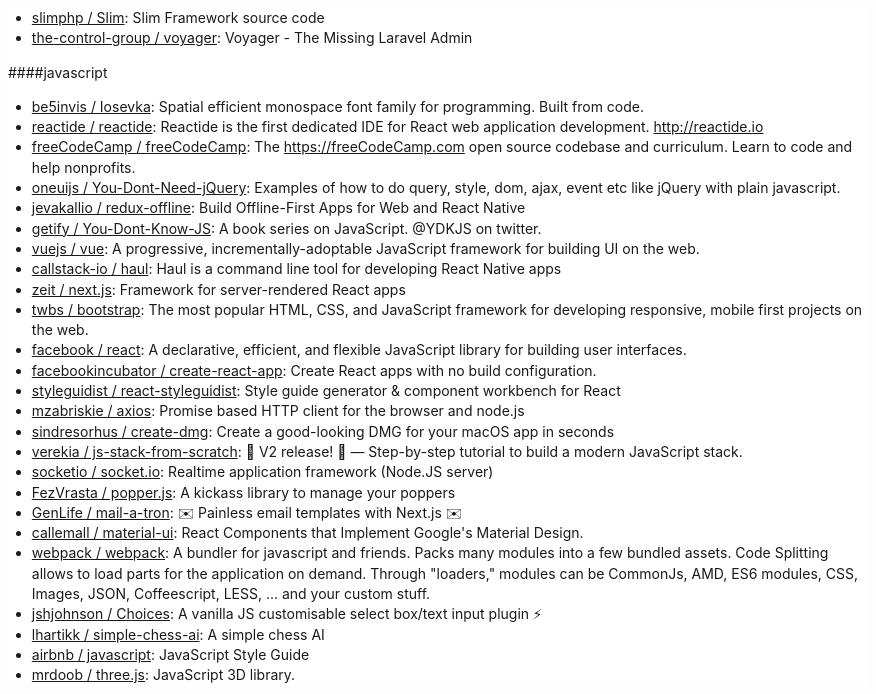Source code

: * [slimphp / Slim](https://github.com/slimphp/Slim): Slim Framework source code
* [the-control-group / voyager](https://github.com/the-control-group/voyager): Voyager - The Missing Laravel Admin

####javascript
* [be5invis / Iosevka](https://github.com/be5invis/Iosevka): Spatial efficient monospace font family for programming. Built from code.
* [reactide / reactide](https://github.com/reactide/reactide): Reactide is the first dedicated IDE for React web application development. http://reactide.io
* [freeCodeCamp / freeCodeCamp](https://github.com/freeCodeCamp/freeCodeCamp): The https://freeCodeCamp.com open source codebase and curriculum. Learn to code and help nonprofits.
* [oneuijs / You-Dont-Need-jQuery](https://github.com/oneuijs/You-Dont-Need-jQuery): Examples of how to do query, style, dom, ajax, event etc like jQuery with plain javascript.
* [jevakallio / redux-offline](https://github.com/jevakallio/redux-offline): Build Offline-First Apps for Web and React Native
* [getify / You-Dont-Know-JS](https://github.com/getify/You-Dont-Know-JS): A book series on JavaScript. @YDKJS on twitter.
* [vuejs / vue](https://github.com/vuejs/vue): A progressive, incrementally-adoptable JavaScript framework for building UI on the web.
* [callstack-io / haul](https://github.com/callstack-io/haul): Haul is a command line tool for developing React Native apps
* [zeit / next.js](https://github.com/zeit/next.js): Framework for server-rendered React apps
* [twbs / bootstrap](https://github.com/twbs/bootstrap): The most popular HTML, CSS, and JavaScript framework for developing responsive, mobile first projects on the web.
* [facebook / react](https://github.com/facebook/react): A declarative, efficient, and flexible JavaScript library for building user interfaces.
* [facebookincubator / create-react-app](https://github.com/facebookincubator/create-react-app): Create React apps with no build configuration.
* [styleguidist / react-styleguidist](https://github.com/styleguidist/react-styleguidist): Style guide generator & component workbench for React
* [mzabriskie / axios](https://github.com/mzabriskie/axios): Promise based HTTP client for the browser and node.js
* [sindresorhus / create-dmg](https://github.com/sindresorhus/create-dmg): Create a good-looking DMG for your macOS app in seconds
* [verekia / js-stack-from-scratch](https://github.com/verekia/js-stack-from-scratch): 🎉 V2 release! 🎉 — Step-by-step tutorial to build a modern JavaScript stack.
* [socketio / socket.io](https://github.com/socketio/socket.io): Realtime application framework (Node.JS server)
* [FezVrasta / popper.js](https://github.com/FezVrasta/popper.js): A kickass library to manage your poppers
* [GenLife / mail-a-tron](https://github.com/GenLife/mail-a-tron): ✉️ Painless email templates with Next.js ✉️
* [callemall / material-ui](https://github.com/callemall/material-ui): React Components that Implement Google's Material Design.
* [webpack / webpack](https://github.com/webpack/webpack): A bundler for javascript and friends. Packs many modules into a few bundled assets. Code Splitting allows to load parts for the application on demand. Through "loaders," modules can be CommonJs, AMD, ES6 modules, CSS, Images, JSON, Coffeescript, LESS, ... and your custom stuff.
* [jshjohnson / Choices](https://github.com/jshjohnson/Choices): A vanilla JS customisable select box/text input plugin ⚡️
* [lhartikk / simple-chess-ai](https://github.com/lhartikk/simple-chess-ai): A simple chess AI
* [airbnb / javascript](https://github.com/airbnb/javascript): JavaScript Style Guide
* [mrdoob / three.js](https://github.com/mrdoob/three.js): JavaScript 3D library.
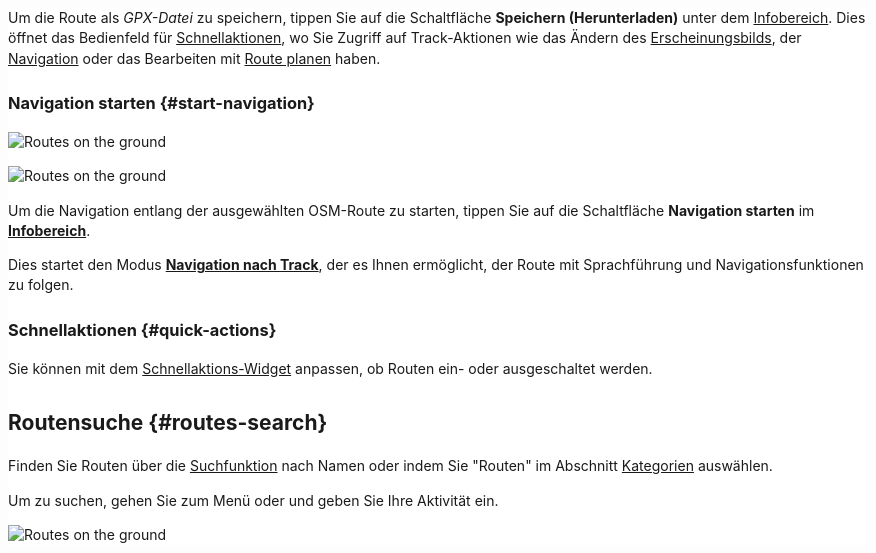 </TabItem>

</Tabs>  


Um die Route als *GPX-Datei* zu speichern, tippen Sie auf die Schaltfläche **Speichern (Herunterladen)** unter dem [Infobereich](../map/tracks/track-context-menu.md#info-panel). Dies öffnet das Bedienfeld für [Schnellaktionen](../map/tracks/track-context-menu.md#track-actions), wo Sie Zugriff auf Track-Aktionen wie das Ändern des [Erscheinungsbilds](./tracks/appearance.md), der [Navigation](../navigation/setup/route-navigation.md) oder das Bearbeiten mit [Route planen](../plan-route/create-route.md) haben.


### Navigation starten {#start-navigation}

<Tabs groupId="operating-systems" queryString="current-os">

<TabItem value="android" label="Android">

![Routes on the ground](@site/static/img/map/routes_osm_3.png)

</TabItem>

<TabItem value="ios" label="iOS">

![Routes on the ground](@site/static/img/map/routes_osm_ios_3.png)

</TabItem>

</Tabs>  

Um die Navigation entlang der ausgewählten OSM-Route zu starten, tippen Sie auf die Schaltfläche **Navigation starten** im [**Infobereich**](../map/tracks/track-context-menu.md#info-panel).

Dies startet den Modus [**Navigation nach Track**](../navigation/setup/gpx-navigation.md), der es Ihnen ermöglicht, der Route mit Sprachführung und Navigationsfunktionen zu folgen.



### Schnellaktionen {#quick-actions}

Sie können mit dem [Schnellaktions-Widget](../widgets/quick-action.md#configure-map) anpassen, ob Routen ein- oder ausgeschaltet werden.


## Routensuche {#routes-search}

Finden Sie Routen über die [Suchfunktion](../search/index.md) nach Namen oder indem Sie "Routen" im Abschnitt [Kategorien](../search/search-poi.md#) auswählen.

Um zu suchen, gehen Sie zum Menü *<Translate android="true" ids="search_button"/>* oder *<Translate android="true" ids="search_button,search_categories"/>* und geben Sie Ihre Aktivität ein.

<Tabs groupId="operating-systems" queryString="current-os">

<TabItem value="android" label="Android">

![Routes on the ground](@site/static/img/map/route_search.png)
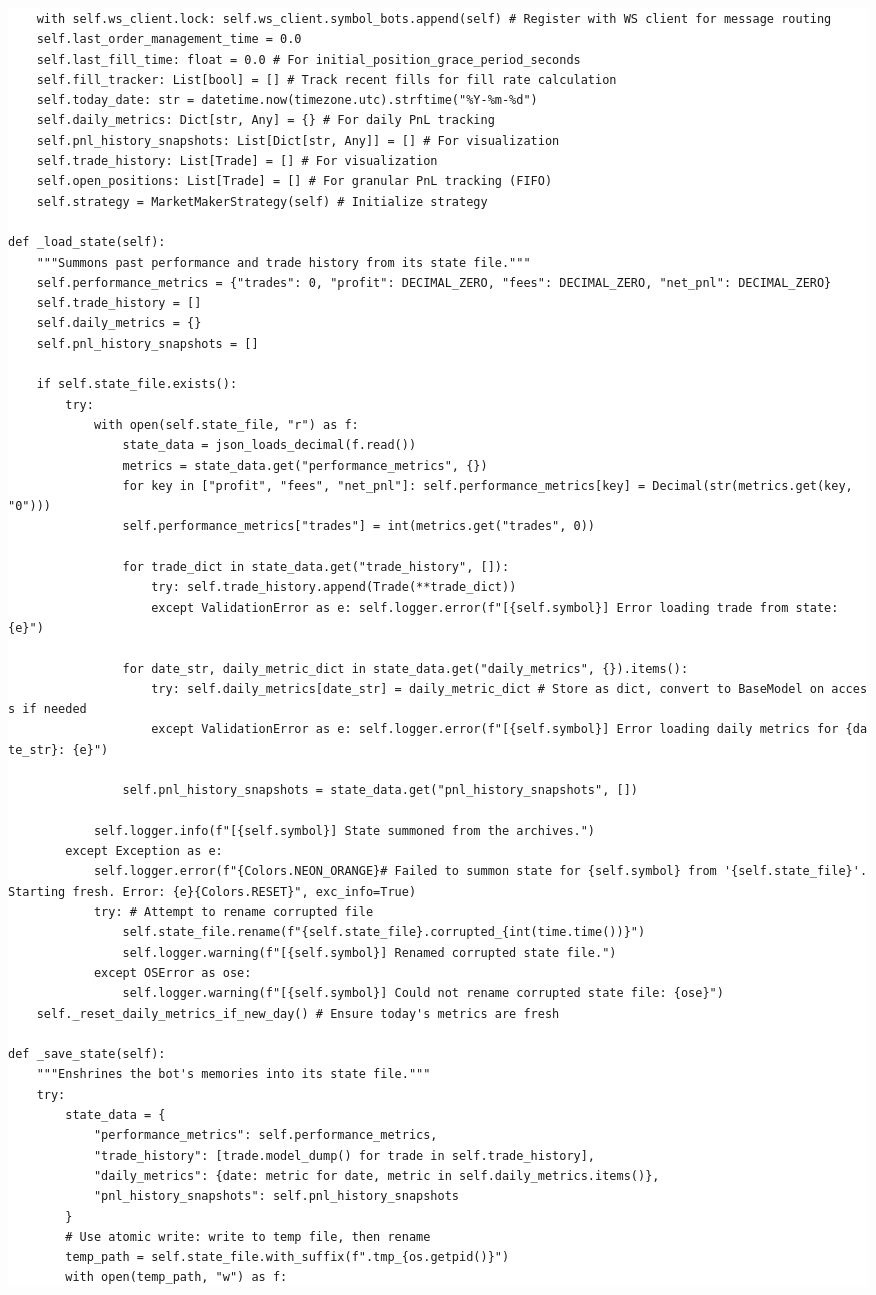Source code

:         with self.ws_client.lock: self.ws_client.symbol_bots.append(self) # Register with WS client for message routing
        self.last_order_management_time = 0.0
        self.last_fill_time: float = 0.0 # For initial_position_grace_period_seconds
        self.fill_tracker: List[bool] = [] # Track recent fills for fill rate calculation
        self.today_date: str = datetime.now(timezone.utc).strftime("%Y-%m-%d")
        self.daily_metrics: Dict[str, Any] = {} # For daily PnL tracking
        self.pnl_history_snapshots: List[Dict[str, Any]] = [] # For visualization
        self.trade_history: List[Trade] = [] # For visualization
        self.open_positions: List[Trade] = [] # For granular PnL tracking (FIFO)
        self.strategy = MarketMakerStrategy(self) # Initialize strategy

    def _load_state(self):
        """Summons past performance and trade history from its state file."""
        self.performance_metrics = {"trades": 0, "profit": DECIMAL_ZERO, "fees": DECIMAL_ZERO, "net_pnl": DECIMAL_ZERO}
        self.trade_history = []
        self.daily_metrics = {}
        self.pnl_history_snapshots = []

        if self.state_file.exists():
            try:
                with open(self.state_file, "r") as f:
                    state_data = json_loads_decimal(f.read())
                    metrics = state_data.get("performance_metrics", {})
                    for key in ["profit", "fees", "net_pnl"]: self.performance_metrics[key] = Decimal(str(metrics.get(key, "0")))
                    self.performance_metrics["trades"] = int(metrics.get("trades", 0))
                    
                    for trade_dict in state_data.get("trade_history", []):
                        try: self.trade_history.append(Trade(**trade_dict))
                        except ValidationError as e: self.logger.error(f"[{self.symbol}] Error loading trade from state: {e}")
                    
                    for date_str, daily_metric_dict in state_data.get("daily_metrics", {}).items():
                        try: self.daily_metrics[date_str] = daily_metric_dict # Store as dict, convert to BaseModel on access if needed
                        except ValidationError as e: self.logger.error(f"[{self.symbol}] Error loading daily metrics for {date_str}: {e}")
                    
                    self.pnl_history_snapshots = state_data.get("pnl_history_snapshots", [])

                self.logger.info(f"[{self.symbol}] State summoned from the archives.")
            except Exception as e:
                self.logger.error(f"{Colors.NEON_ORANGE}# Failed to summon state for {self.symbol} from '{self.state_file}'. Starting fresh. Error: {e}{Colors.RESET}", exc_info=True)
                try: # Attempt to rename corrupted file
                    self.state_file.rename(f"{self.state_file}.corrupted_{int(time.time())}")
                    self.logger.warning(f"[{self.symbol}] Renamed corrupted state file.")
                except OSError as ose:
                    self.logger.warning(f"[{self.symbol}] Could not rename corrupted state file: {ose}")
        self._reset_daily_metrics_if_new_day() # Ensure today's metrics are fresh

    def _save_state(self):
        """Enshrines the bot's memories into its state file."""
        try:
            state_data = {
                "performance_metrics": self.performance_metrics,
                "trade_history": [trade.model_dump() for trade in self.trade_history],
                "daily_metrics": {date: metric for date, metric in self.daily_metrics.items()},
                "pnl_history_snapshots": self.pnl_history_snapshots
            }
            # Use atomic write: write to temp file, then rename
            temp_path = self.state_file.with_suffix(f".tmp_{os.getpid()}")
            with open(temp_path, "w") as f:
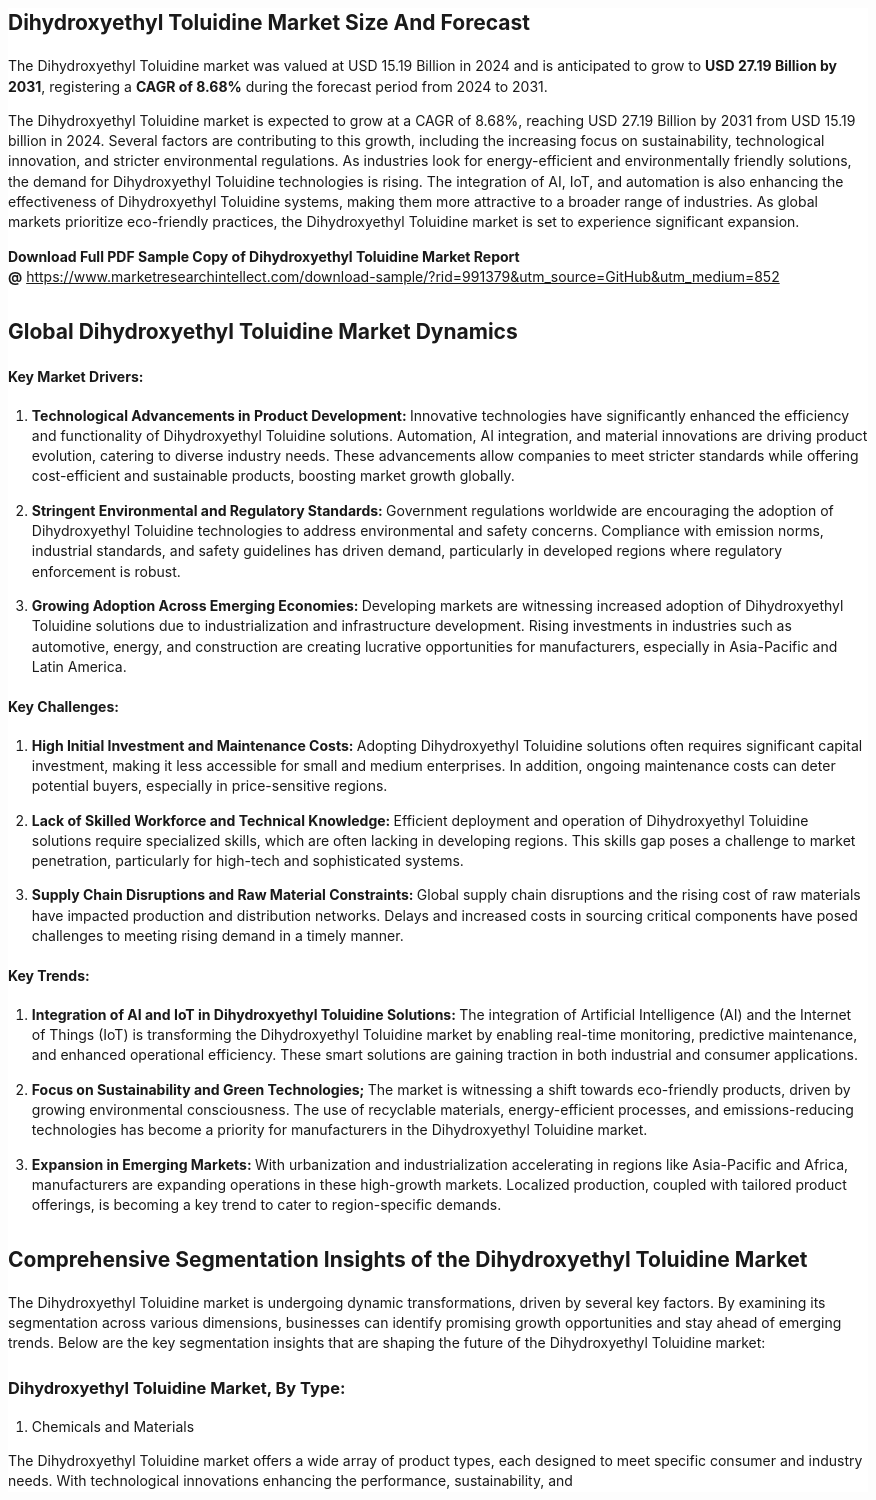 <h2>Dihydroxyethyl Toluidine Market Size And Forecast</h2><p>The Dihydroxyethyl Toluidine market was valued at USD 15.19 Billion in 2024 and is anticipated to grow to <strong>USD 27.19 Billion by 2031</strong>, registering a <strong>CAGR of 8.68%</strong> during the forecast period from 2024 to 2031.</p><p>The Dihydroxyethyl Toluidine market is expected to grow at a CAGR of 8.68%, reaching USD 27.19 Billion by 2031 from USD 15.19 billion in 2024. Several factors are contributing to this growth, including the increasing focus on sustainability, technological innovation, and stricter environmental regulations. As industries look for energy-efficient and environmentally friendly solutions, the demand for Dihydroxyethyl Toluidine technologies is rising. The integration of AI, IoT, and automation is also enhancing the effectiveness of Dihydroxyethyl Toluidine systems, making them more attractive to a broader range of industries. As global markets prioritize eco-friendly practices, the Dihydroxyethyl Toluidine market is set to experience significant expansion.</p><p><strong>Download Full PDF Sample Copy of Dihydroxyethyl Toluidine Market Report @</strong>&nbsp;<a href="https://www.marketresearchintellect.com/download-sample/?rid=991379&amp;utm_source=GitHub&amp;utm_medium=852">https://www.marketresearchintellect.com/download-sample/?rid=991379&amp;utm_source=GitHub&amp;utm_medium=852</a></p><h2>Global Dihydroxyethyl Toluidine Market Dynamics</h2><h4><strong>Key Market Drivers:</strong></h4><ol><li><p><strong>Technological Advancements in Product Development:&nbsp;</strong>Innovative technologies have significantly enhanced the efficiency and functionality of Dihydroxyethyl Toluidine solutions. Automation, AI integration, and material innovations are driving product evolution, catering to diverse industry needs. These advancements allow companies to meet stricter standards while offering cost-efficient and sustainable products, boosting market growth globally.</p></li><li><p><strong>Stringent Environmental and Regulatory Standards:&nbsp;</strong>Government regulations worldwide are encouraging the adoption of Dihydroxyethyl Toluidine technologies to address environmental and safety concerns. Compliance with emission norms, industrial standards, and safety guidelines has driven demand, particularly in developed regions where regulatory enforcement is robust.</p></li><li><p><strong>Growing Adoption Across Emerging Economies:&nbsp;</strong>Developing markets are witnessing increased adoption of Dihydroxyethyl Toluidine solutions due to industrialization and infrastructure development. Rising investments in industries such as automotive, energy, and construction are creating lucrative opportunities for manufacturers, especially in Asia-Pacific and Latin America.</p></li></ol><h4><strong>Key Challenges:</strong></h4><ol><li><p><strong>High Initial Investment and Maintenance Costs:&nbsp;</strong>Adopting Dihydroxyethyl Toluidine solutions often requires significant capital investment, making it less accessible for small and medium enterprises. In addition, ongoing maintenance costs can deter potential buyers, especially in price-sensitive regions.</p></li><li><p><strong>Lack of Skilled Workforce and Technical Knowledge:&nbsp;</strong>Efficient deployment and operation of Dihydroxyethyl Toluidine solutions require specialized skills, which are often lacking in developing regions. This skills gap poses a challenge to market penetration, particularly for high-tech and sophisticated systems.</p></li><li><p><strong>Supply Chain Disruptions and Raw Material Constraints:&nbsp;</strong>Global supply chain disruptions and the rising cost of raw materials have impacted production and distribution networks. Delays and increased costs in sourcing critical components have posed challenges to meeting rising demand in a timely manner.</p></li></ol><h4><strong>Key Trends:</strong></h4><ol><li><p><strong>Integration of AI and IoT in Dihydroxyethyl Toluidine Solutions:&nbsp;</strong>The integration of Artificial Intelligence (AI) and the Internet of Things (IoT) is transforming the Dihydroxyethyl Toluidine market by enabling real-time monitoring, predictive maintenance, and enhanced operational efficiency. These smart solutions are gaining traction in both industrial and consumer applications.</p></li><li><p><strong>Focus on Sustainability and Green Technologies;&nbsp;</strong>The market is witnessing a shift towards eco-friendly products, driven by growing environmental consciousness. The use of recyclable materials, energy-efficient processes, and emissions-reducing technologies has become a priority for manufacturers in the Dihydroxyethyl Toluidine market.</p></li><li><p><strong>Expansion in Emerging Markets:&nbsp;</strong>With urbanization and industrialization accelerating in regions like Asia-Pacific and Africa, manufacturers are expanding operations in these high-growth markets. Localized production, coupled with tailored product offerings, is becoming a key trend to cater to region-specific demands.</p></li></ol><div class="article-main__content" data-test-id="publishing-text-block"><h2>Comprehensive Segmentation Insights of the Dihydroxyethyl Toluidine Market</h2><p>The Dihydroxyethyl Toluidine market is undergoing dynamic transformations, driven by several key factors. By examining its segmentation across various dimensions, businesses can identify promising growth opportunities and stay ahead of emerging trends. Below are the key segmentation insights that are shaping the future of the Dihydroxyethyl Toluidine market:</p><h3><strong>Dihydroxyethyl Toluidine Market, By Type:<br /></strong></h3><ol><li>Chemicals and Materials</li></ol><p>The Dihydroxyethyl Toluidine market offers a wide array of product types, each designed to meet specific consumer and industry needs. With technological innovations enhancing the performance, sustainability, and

::::::

Take the records from their first line through the line containing "projects on the web." and please return exactly those lines, both ends included, minus the pictures.

__Solution__:
Source code

: * [slimphp / Slim](https://github.com/slimphp/Slim): Slim Framework source code
* [the-control-group / voyager](https://github.com/the-control-group/voyager): Voyager - The Missing Laravel Admin

####javascript
* [be5invis / Iosevka](https://github.com/be5invis/Iosevka): Spatial efficient monospace font family for programming. Built from code.
* [reactide / reactide](https://github.com/reactide/reactide): Reactide is the first dedicated IDE for React web application development. http://reactide.io
* [freeCodeCamp / freeCodeCamp](https://github.com/freeCodeCamp/freeCodeCamp): The https://freeCodeCamp.com open source codebase and curriculum. Learn to code and help nonprofits.
* [oneuijs / You-Dont-Need-jQuery](https://github.com/oneuijs/You-Dont-Need-jQuery): Examples of how to do query, style, dom, ajax, event etc like jQuery with plain javascript.
* [jevakallio / redux-offline](https://github.com/jevakallio/redux-offline): Build Offline-First Apps for Web and React Native
* [getify / You-Dont-Know-JS](https://github.com/getify/You-Dont-Know-JS): A book series on JavaScript. @YDKJS on twitter.
* [vuejs / vue](https://github.com/vuejs/vue): A progressive, incrementally-adoptable JavaScript framework for building UI on the web.
* [callstack-io / haul](https://github.com/callstack-io/haul): Haul is a command line tool for developing React Native apps
* [zeit / next.js](https://github.com/zeit/next.js): Framework for server-rendered React apps
* [twbs / bootstrap](https://github.com/twbs/bootstrap): The most popular HTML, CSS, and JavaScript framework for developing responsive, mobile first projects on the web.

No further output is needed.